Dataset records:
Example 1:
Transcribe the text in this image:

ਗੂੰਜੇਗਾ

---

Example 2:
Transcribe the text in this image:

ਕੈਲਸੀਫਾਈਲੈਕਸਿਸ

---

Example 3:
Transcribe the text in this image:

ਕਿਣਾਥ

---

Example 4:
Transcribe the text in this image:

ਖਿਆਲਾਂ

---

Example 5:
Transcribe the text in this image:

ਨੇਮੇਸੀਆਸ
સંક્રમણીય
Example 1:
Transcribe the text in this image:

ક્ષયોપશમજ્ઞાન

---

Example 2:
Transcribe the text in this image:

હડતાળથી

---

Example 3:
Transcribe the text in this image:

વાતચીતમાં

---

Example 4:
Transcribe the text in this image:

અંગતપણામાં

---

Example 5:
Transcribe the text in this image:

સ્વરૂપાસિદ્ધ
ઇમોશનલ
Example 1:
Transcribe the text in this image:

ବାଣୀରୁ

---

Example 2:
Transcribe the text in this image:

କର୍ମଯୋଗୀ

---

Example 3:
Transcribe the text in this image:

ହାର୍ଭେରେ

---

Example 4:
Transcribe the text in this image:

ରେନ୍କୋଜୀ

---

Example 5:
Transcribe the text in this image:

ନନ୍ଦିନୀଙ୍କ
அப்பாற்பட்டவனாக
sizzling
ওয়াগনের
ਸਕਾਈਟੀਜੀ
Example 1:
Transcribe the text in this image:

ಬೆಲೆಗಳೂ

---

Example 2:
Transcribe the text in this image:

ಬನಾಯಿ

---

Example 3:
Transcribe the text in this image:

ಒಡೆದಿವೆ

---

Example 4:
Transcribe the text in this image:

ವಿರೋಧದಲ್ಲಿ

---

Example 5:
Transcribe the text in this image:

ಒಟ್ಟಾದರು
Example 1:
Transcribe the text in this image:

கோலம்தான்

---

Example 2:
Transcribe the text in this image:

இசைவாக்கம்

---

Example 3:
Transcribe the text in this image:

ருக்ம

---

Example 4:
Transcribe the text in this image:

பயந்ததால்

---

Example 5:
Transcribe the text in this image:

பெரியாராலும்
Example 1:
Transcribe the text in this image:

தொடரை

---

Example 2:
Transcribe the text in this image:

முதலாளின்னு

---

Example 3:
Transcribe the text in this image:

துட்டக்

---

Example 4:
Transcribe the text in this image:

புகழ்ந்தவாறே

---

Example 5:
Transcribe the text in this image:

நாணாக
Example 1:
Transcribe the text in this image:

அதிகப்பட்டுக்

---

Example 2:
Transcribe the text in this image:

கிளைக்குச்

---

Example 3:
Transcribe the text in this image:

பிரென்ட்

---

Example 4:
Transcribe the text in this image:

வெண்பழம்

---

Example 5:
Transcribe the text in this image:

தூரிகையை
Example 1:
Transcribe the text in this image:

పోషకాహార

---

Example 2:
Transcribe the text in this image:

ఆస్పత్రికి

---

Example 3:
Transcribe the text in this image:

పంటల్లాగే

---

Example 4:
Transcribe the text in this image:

WHAT YOU NEED TO DO:
Copy every line above exactly.

RESULT OF THE EXERCISE:
Example 1:
Transcribe the text in this image:

ਗੂੰਜੇਗਾ

---

Example 2:
Transcribe the text in this image:

ਕੈਲਸੀਫਾਈਲੈਕਸਿਸ

---

Example 3:
Transcribe the text in this image:

ਕਿਣਾਥ

---

Example 4:
Transcribe the text in this image:

ਖਿਆਲਾਂ

---

Example 5:
Transcribe the text in this image:

ਨੇਮੇਸੀਆਸ
સંક્રમણીય
Example 1:
Transcribe the text in this image:

ક્ષયોપશમજ્ઞાન

---

Example 2:
Transcribe the text in this image:

હડતાળથી

---

Example 3:
Transcribe the text in this image:

વાતચીતમાં

---

Example 4:
Transcribe the text in this image:

અંગતપણામાં

---

Example 5:
Transcribe the text in this image:

સ્વરૂપાસિદ્ધ
ઇમોશનલ
Example 1:
Transcribe the text in this image:

ବାଣୀରୁ

---

Example 2:
Transcribe the text in this image:

କର୍ମଯୋଗୀ

---

Example 3:
Transcribe the text in this image:

ହାର୍ଭେରେ

---

Example 4:
Transcribe the text in this image:

ରେନ୍କୋଜୀ

---

Example 5:
Transcribe the text in this image:

ନନ୍ଦିନୀଙ୍କ
அப்பாற்பட்டவனாக
sizzling
ওয়াগনের
ਸਕਾਈਟੀਜੀ
Example 1:
Transcribe the text in this image:

ಬೆಲೆಗಳೂ

---

Example 2:
Transcribe the text in this image:

ಬನಾಯಿ

---

Example 3:
Transcribe the text in this image:

ಒಡೆದಿವೆ

---

Example 4:
Transcribe the text in this image:

ವಿರೋಧದಲ್ಲಿ

---

Example 5:
Transcribe the text in this image:

ಒಟ್ಟಾದರು
Example 1:
Transcribe the text in this image:

கோலம்தான்

---

Example 2:
Transcribe the text in this image:

இசைவாக்கம்

---

Example 3:
Transcribe the text in this image:

ருக்ம

---

Example 4:
Transcribe the text in this image:

பயந்ததால்

---

Example 5:
Transcribe the text in this image:

பெரியாராலும்
Example 1:
Transcribe the text in this image:

தொடரை

---

Example 2:
Transcribe the text in this image:

முதலாளின்னு

---

Example 3:
Transcribe the text in this image:

துட்டக்

---

Example 4:
Transcribe the text in this image:

புகழ்ந்தவாறே

---

Example 5:
Transcribe the text in this image:

நாணாக
Example 1:
Transcribe the text in this image:

அதிகப்பட்டுக்

---

Example 2:
Transcribe the text in this image:

கிளைக்குச்

---

Example 3:
Transcribe the text in this image:

பிரென்ட்

---

Example 4:
Transcribe the text in this image:

வெண்பழம்

---

Example 5:
Transcribe the text in this image:

தூரிகையை
Example 1:
Transcribe the text in this image:

పోషకాహార

---

Example 2:
Transcribe the text in this image:

ఆస్పత్రికి

---

Example 3:
Transcribe the text in this image:

పంటల్లాగే

---

Example 4:
Transcribe the text in this image:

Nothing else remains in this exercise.